◆ Aim of the task ◆
Please update every row below by replacing "scientific name" with "species", leaving everything else unchanged.
:::::
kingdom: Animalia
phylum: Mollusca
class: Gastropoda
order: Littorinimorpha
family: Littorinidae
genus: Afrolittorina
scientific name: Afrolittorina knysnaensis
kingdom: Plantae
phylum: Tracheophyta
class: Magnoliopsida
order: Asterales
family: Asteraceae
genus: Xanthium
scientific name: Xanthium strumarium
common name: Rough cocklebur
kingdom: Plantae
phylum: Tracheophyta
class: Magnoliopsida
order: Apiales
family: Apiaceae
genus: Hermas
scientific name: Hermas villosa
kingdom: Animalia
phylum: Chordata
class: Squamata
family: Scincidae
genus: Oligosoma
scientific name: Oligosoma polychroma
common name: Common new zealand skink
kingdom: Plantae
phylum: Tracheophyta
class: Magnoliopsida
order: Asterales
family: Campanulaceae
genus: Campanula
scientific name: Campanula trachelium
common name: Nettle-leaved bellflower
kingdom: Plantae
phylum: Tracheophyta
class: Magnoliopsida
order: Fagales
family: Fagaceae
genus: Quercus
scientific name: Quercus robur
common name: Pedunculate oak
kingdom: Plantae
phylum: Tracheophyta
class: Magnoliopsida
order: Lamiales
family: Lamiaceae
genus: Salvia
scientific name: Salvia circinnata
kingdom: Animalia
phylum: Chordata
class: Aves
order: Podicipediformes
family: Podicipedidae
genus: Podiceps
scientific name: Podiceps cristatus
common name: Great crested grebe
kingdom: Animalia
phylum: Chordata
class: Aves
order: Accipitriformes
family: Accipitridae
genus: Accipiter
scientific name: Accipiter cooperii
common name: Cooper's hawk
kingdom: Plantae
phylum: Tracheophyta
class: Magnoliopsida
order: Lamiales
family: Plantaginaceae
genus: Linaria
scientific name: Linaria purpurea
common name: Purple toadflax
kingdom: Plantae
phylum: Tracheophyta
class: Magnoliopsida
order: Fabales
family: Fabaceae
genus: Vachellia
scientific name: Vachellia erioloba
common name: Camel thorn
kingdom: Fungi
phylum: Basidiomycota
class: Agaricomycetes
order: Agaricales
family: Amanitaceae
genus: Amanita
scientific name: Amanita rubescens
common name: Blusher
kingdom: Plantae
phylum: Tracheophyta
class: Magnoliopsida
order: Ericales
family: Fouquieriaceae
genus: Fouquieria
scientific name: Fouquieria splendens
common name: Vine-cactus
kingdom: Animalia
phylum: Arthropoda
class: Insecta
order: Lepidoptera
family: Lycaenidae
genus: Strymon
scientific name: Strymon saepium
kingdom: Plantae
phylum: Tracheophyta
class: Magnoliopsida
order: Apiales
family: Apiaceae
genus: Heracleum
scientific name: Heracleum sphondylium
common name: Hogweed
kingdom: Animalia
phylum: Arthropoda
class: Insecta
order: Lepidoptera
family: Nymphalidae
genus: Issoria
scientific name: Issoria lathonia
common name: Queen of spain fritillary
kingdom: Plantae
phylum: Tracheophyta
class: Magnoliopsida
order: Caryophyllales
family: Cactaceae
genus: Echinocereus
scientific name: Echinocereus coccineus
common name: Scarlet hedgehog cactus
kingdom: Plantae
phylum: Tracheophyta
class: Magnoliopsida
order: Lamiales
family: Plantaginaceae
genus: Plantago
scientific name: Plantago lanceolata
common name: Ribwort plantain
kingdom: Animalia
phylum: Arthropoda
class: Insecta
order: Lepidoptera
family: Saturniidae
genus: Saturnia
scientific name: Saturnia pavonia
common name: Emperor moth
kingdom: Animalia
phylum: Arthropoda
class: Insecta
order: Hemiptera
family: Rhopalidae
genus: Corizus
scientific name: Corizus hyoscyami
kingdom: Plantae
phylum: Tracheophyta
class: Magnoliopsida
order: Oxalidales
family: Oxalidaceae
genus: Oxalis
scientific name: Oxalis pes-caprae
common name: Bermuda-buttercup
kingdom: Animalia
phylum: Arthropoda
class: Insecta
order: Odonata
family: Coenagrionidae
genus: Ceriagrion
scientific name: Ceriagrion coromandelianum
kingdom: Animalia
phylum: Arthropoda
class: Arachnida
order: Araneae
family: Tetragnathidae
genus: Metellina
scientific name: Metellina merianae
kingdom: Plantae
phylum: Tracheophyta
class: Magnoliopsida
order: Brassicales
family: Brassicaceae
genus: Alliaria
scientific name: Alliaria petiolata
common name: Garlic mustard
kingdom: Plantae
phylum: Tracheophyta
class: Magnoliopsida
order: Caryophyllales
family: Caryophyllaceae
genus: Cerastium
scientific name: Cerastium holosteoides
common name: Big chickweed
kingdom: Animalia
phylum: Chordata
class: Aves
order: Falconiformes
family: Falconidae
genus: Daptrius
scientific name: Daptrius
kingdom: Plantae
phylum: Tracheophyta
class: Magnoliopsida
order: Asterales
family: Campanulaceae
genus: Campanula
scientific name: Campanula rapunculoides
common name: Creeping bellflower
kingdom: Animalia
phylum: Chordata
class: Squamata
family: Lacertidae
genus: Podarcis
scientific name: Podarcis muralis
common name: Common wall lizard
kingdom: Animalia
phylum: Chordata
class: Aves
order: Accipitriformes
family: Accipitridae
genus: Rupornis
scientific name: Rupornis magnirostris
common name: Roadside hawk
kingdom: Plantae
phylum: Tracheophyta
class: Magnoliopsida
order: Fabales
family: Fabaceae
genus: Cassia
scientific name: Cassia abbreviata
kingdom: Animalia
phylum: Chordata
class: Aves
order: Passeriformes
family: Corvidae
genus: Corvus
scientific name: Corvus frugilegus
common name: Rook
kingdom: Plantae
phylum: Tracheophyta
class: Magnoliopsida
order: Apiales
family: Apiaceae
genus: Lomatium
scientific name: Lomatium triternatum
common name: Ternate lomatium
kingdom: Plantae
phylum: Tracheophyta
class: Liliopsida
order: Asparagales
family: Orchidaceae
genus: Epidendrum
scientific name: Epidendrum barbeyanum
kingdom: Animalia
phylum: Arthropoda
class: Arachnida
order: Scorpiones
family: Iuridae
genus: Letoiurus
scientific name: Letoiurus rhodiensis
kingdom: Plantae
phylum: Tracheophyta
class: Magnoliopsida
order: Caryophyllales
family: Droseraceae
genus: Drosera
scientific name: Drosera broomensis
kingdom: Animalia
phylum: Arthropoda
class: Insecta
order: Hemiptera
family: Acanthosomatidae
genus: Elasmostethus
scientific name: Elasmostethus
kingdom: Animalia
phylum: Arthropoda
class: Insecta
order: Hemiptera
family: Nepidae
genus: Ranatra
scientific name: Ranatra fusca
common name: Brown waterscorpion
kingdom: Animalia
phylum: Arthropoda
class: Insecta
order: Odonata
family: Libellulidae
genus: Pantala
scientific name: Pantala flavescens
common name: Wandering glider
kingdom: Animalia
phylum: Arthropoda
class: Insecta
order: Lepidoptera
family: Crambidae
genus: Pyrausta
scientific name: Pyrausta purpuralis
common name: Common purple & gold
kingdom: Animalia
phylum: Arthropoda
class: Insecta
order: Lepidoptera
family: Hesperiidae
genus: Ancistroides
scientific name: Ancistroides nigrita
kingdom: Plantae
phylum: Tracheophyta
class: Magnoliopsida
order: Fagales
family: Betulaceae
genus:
:::::
◆ Finished exercise ◆
kingdom: Animalia
phylum: Mollusca
class: Gastropoda
order: Littorinimorpha
family: Littorinidae
genus: Afrolittorina
species: Afrolittorina knysnaensis
kingdom: Plantae
phylum: Tracheophyta
class: Magnoliopsida
order: Asterales
family: Asteraceae
genus: Xanthium
species: Xanthium strumarium
common name: Rough cocklebur
kingdom: Plantae
phylum: Tracheophyta
class: Magnoliopsida
order: Apiales
family: Apiaceae
genus: Hermas
species: Hermas villosa
kingdom: Animalia
phylum: Chordata
class: Squamata
family: Scincidae
genus: Oligosoma
species: Oligosoma polychroma
common name: Common new zealand skink
kingdom: Plantae
phylum: Tracheophyta
class: Magnoliopsida
order: Asterales
family: Campanulaceae
genus: Campanula
species: Campanula trachelium
common name: Nettle-leaved bellflower
kingdom: Plantae
phylum: Tracheophyta
class: Magnoliopsida
order: Fagales
family: Fagaceae
genus: Quercus
species: Quercus robur
common name: Pedunculate oak
kingdom: Plantae
phylum: Tracheophyta
class: Magnoliopsida
order: Lamiales
family: Lamiaceae
genus: Salvia
species: Salvia circinnata
kingdom: Animalia
phylum: Chordata
class: Aves
order: Podicipediformes
family: Podicipedidae
genus: Podiceps
species: Podiceps cristatus
common name: Great crested grebe
kingdom: Animalia
phylum: Chordata
class: Aves
order: Accipitriformes
family: Accipitridae
genus: Accipiter
species: Accipiter cooperii
common name: Cooper's hawk
kingdom: Plantae
phylum: Tracheophyta
class: Magnoliopsida
order: Lamiales
family: Plantaginaceae
genus: Linaria
species: Linaria purpurea
common name: Purple toadflax
kingdom: Plantae
phylum: Tracheophyta
class: Magnoliopsida
order: Fabales
family: Fabaceae
genus: Vachellia
species: Vachellia erioloba
common name: Camel thorn
kingdom: Fungi
phylum: Basidiomycota
class: Agaricomycetes
order: Agaricales
family: Amanitaceae
genus: Amanita
species: Amanita rubescens
common name: Blusher
kingdom: Plantae
phylum: Tracheophyta
class: Magnoliopsida
order: Ericales
family: Fouquieriaceae
genus: Fouquieria
species: Fouquieria splendens
common name: Vine-cactus
kingdom: Animalia
phylum: Arthropoda
class: Insecta
order: Lepidoptera
family: Lycaenidae
genus: Strymon
species: Strymon saepium
kingdom: Plantae
phylum: Tracheophyta
class: Magnoliopsida
order: Apiales
family: Apiaceae
genus: Heracleum
species: Heracleum sphondylium
common name: Hogweed
kingdom: Animalia
phylum: Arthropoda
class: Insecta
order: Lepidoptera
family: Nymphalidae
genus: Issoria
species: Issoria lathonia
common name: Queen of spain fritillary
kingdom: Plantae
phylum: Tracheophyta
class: Magnoliopsida
order: Caryophyllales
family: Cactaceae
genus: Echinocereus
species: Echinocereus coccineus
common name: Scarlet hedgehog cactus
kingdom: Plantae
phylum: Tracheophyta
class: Magnoliopsida
order: Lamiales
family: Plantaginaceae
genus: Plantago
species: Plantago lanceolata
common name: Ribwort plantain
kingdom: Animalia
phylum: Arthropoda
class: Insecta
order: Lepidoptera
family: Saturniidae
genus: Saturnia
species: Saturnia pavonia
common name: Emperor moth
kingdom: Animalia
phylum: Arthropoda
class: Insecta
order: Hemiptera
family: Rhopalidae
genus: Corizus
species: Corizus hyoscyami
kingdom: Plantae
phylum: Tracheophyta
class: Magnoliopsida
order: Oxalidales
family: Oxalidaceae
genus: Oxalis
species: Oxalis pes-caprae
common name: Bermuda-buttercup
kingdom: Animalia
phylum: Arthropoda
class: Insecta
order: Odonata
family: Coenagrionidae
genus: Ceriagrion
species: Ceriagrion coromandelianum
kingdom: Animalia
phylum: Arthropoda
class: Arachnida
order: Araneae
family: Tetragnathidae
genus: Metellina
species: Metellina merianae
kingdom: Plantae
phylum: Tracheophyta
class: Magnoliopsida
order: Brassicales
family: Brassicaceae
genus: Alliaria
species: Alliaria petiolata
common name: Garlic mustard
kingdom: Plantae
phylum: Tracheophyta
class: Magnoliopsida
order: Caryophyllales
family: Caryophyllaceae
genus: Cerastium
species: Cerastium holosteoides
common name: Big chickweed
kingdom: Animalia
phylum: Chordata
class: Aves
order: Falconiformes
family: Falconidae
genus: Daptrius
species: Daptrius
kingdom: Plantae
phylum: Tracheophyta
class: Magnoliopsida
order: Asterales
family: Campanulaceae
genus: Campanula
species: Campanula rapunculoides
common name: Creeping bellflower
kingdom: Animalia
phylum: Chordata
class: Squamata
family: Lacertidae
genus: Podarcis
species: Podarcis muralis
common name: Common wall lizard
kingdom: Animalia
phylum: Chordata
class: Aves
order: Accipitriformes
family: Accipitridae
genus: Rupornis
species: Rupornis magnirostris
common name: Roadside hawk
kingdom: Plantae
phylum: Tracheophyta
class: Magnoliopsida
order: Fabales
family: Fabaceae
genus: Cassia
species: Cassia abbreviata
kingdom: Animalia
phylum: Chordata
class: Aves
order: Passeriformes
family: Corvidae
genus: Corvus
species: Corvus frugilegus
common name: Rook
kingdom: Plantae
phylum: Tracheophyta
class: Magnoliopsida
order: Apiales
family: Apiaceae
genus: Lomatium
species: Lomatium triternatum
common name: Ternate lomatium
kingdom: Plantae
phylum: Tracheophyta
class: Liliopsida
order: Asparagales
family: Orchidaceae
genus: Epidendrum
species: Epidendrum barbeyanum
kingdom: Animalia
phylum: Arthropoda
class: Arachnida
order: Scorpiones
family: Iuridae
genus: Letoiurus
species: Letoiurus rhodiensis
kingdom: Plantae
phylum: Tracheophyta
class: Magnoliopsida
order: Caryophyllales
family: Droseraceae
genus: Drosera
species: Drosera broomensis
kingdom: Animalia
phylum: Arthropoda
class: Insecta
order: Hemiptera
family: Acanthosomatidae
genus: Elasmostethus
species: Elasmostethus
kingdom: Animalia
phylum: Arthropoda
class: Insecta
order: Hemiptera
family: Nepidae
genus: Ranatra
species: Ranatra fusca
common name: Brown waterscorpion
kingdom: Animalia
phylum: Arthropoda
class: Insecta
order: Odonata
family: Libellulidae
genus: Pantala
species: Pantala flavescens
common name: Wandering glider
kingdom: Animalia
phylum: Arthropoda
class: Insecta
order: Lepidoptera
family: Crambidae
genus: Pyrausta
species: Pyrausta purpuralis
common name: Common purple & gold
kingdom: Animalia
phylum: Arthropoda
class: Insecta
order: Lepidoptera
family: Hesperiidae
genus: Ancistroides
species: Ancistroides nigrita
kingdom: Plantae
phylum: Tracheophyta
class: Magnoliopsida
order: Fagales
family: Betulaceae
genus:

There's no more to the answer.